Exercise => Once the line with "html: <div> <div>文件(F)</div>" is found, write it out along with each later line exactly, through the end of the entries, skipping every picture.

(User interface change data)
-=-=-

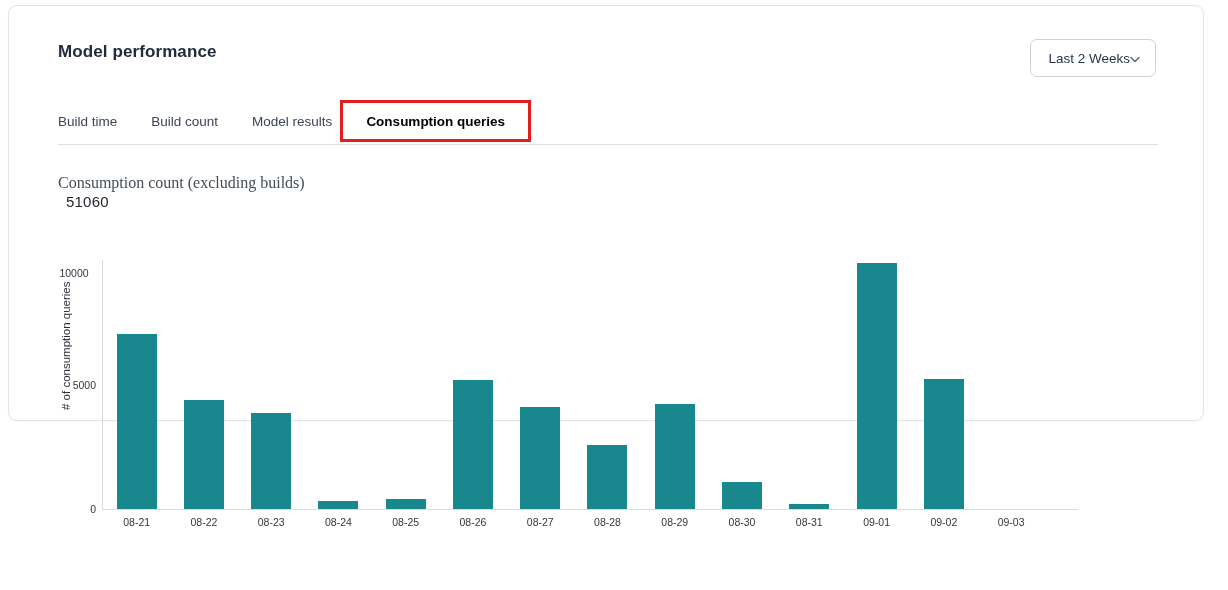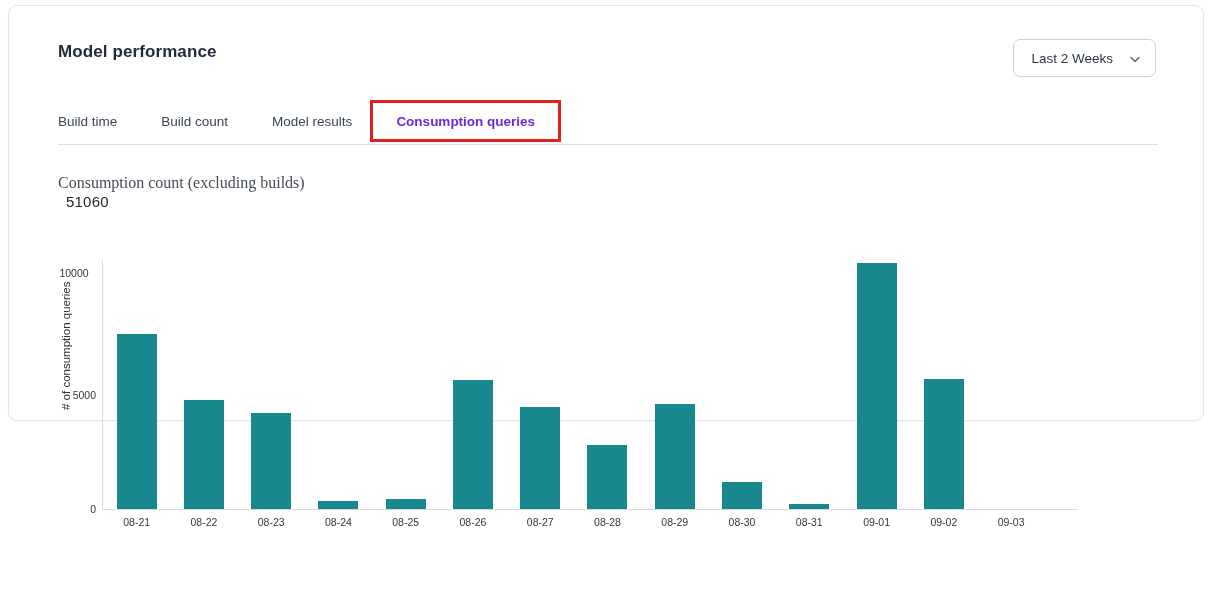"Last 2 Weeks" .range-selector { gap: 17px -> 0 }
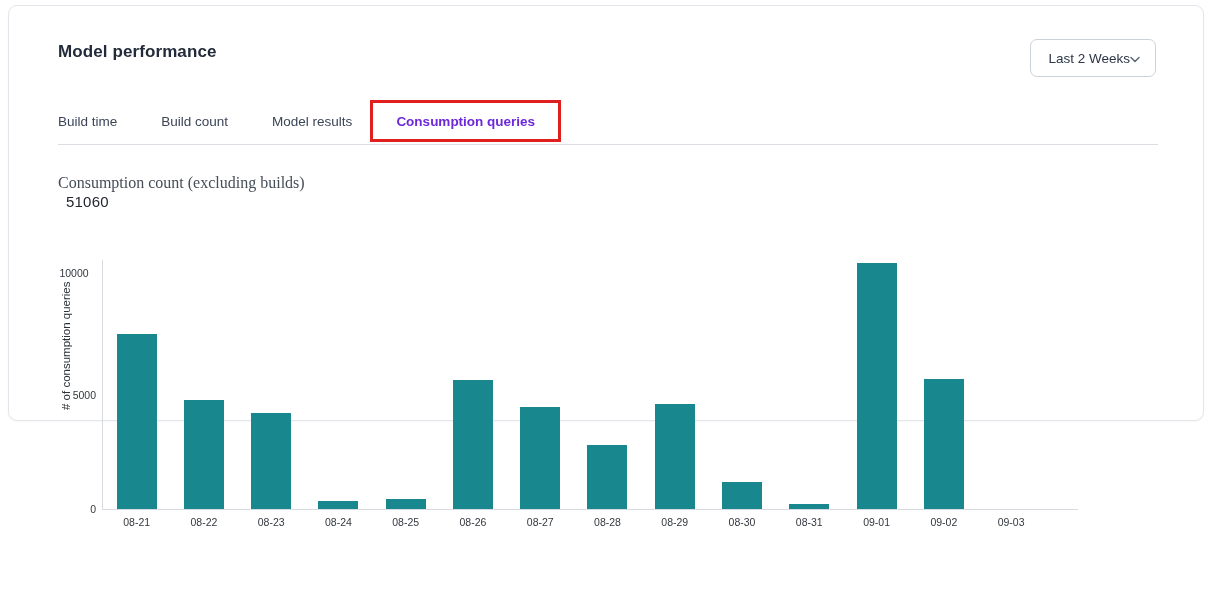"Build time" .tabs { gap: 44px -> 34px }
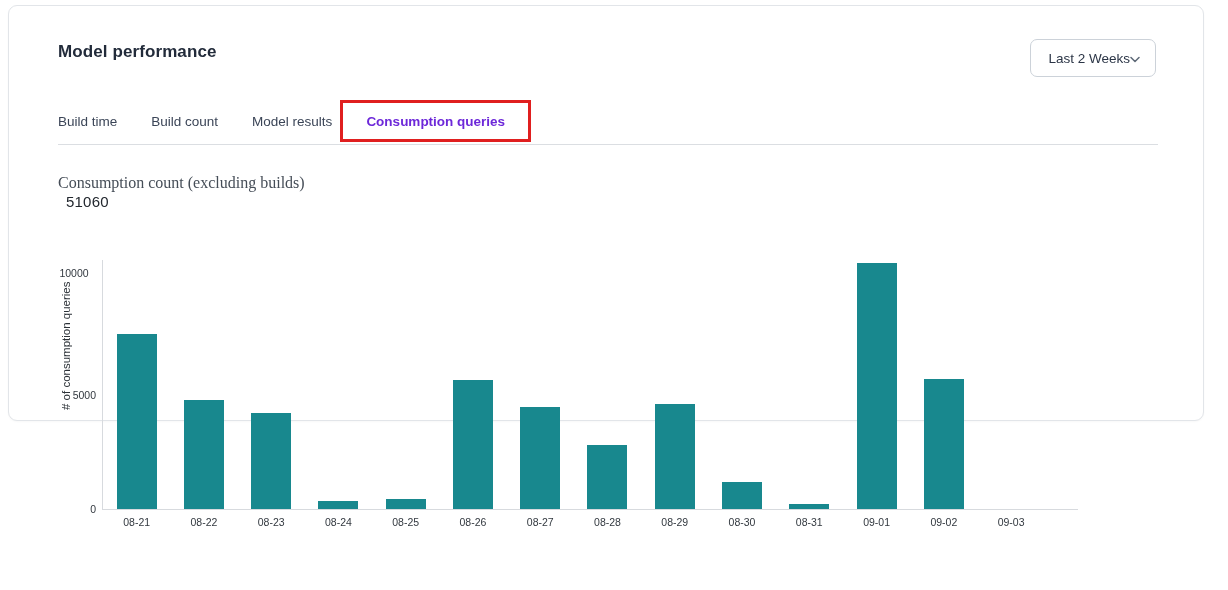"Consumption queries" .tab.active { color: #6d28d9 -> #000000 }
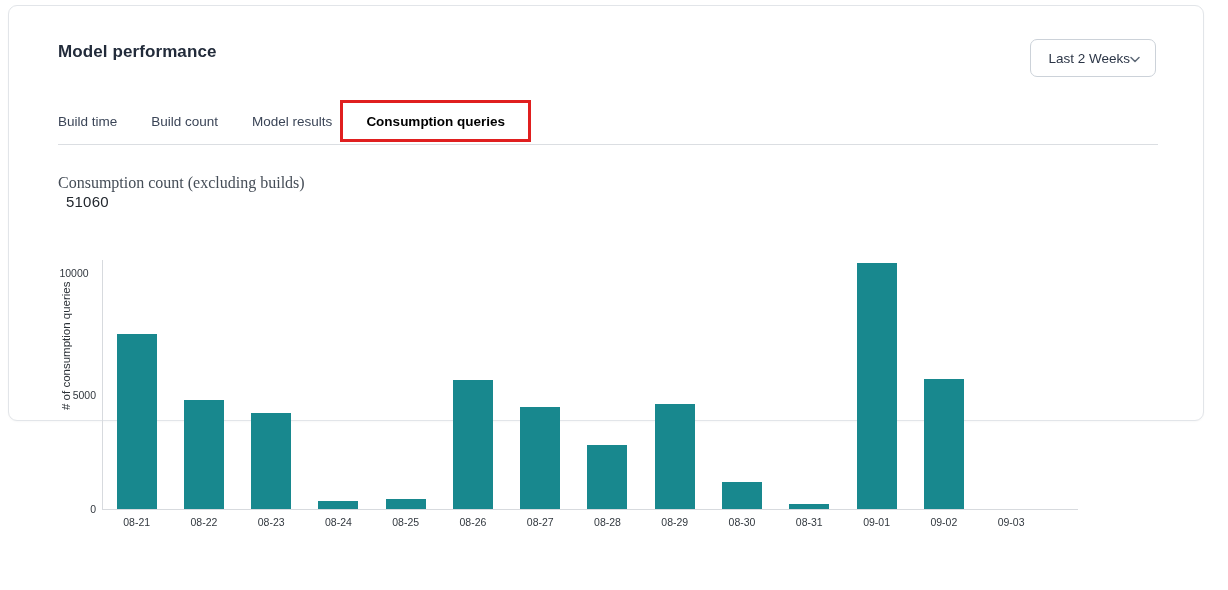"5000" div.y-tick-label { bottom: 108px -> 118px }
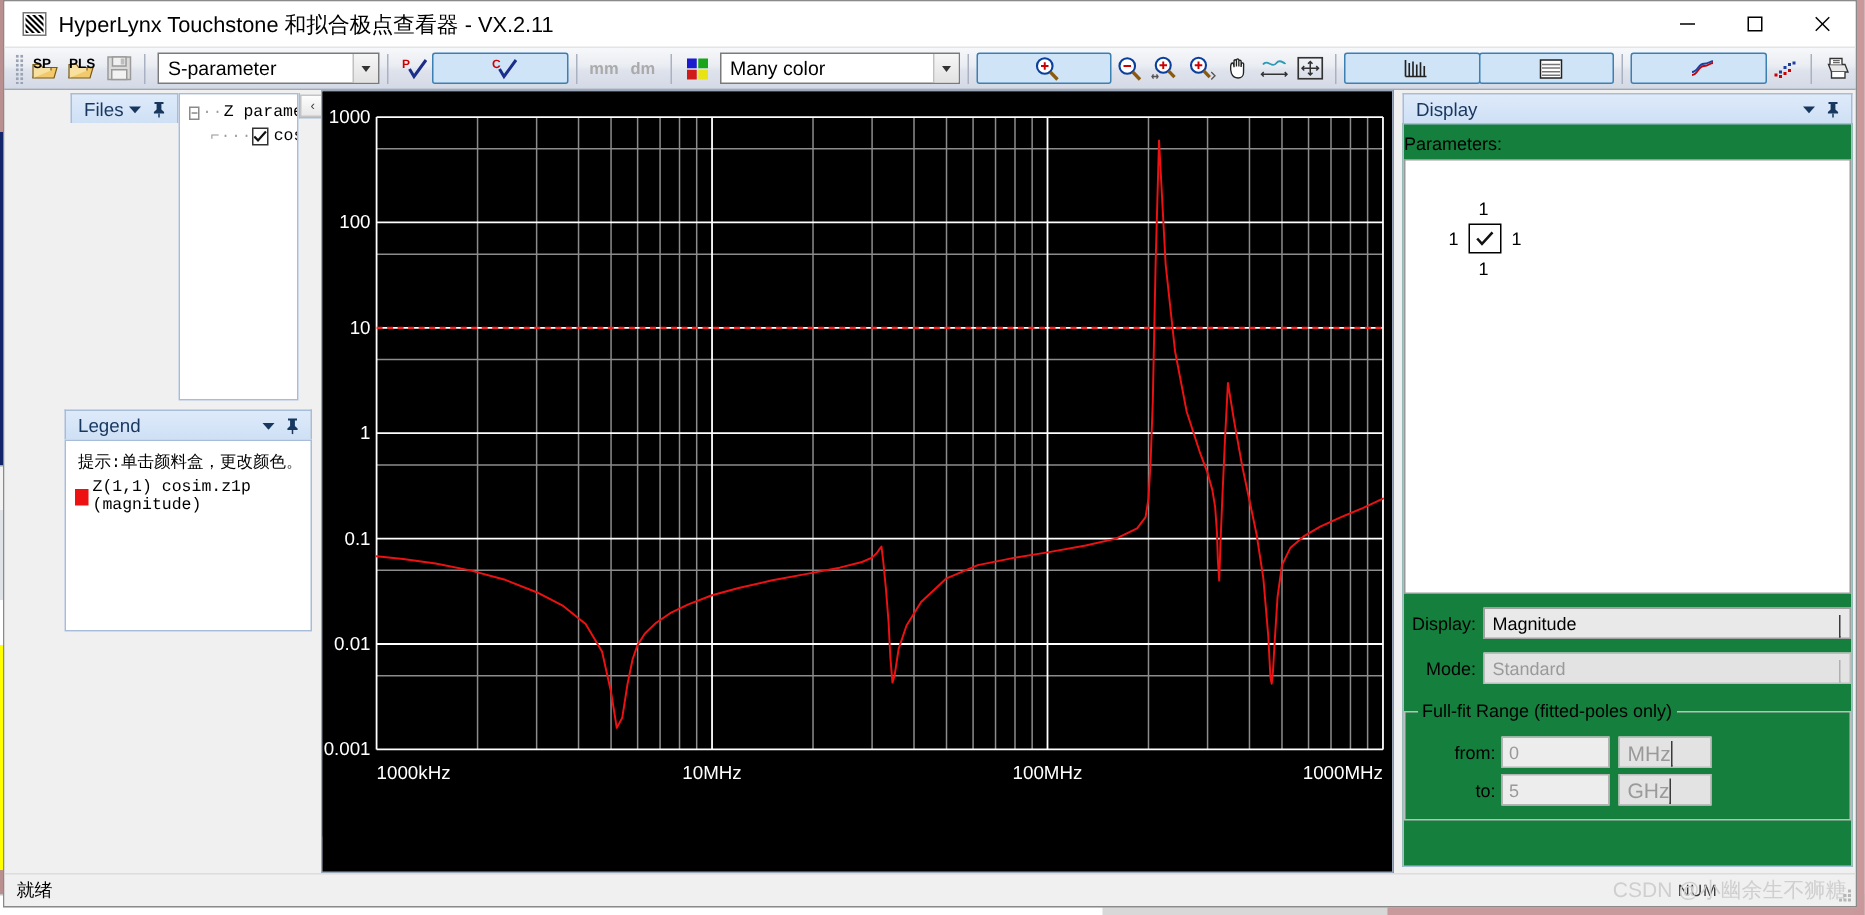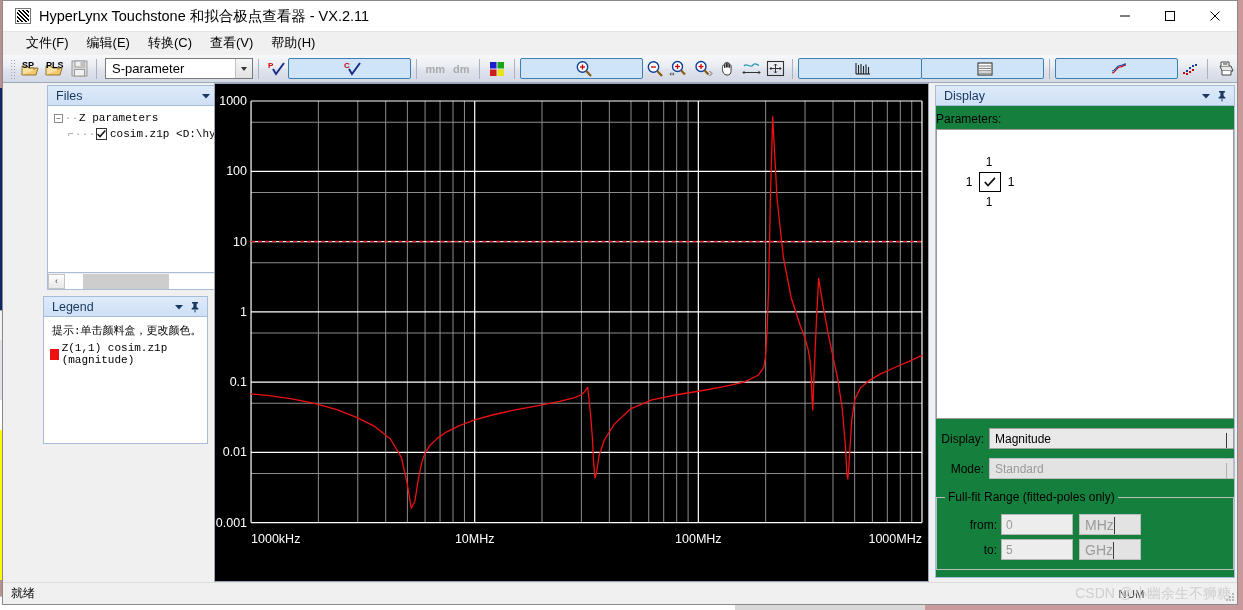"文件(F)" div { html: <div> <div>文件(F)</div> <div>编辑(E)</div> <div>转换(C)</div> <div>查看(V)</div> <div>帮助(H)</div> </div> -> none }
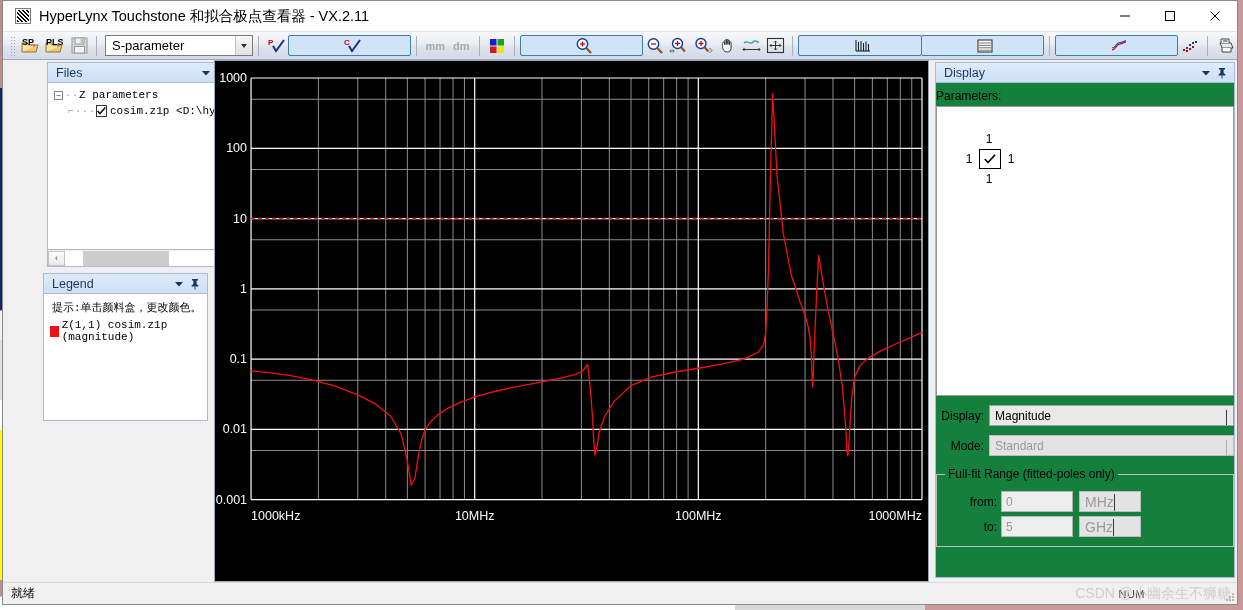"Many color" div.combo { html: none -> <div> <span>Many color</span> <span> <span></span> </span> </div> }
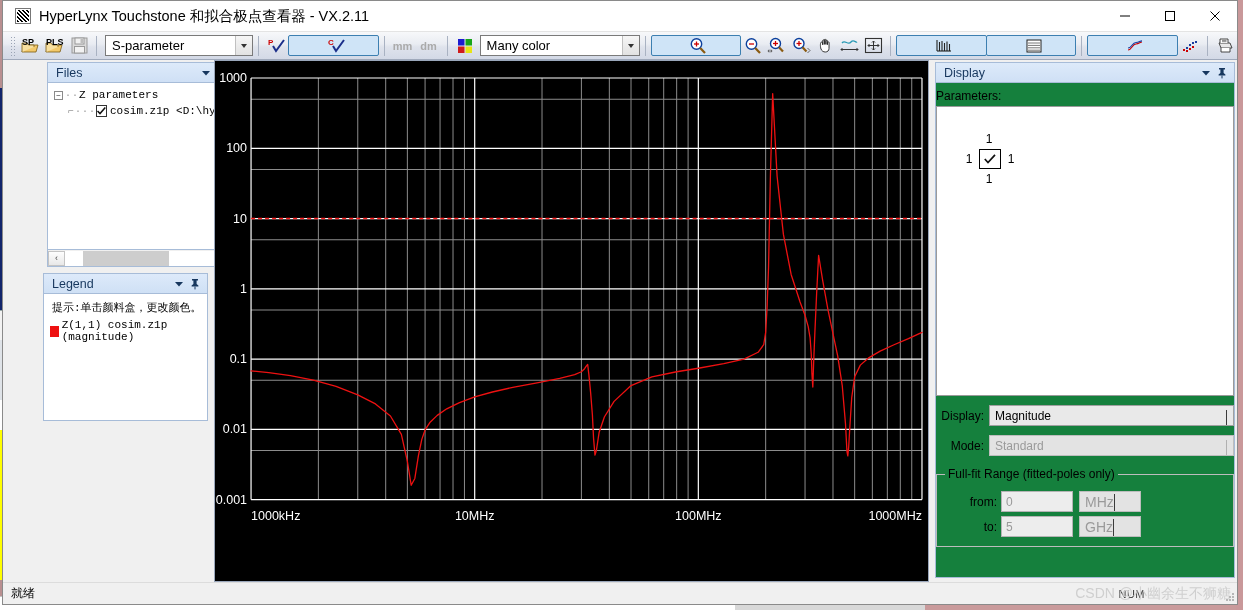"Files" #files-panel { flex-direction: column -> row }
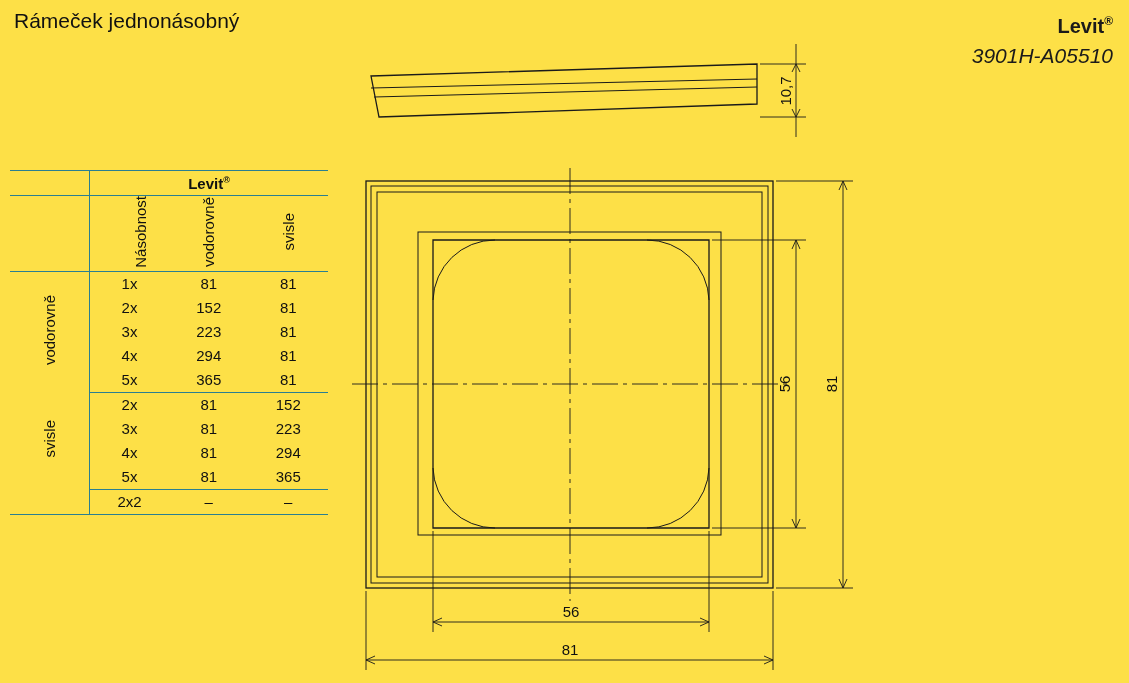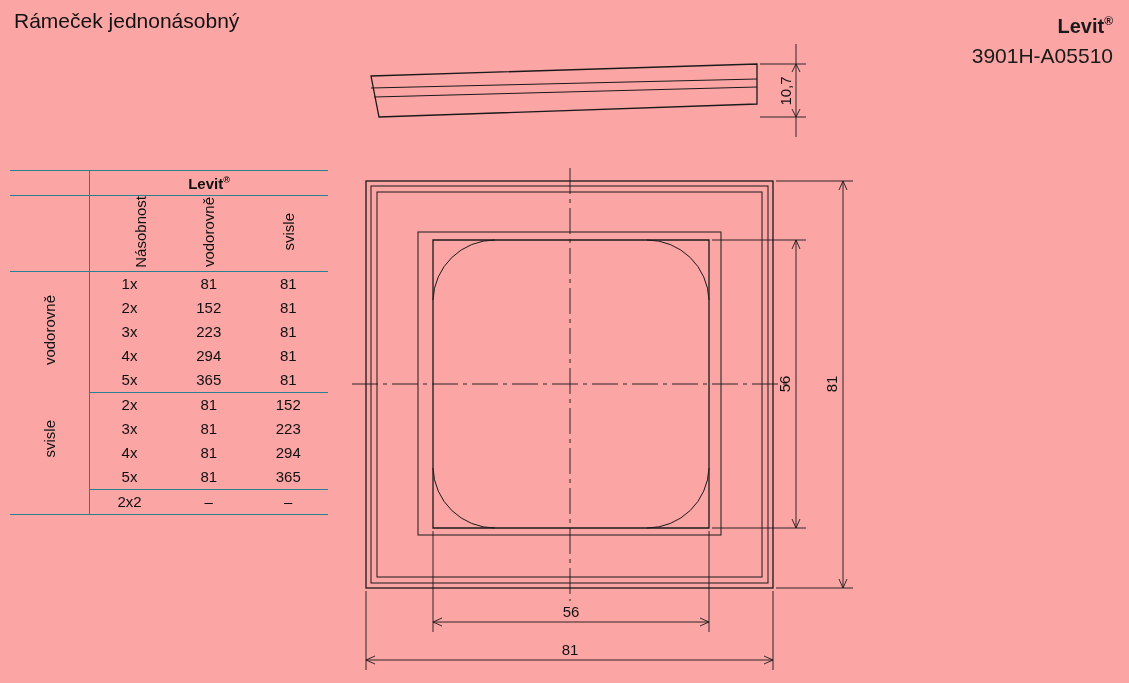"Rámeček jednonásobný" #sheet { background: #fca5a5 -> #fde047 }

-=-=-

Answer below =>
"文件(F)" div { html: <div> <div>文件(F)</div> <div>编辑(E)</div> <div>转换(C)</div> <div>查看(V)</div> <div>帮助(H)</div> </div> -> none }
"Many color" div.combo { html: none -> <div> <span>Many color</span> <span> <span></span> </span> </div> }
"Files" #files-panel { flex-direction: column -> row }
"Rámeček jednonásobný" #sheet { background: #fca5a5 -> #fde047 }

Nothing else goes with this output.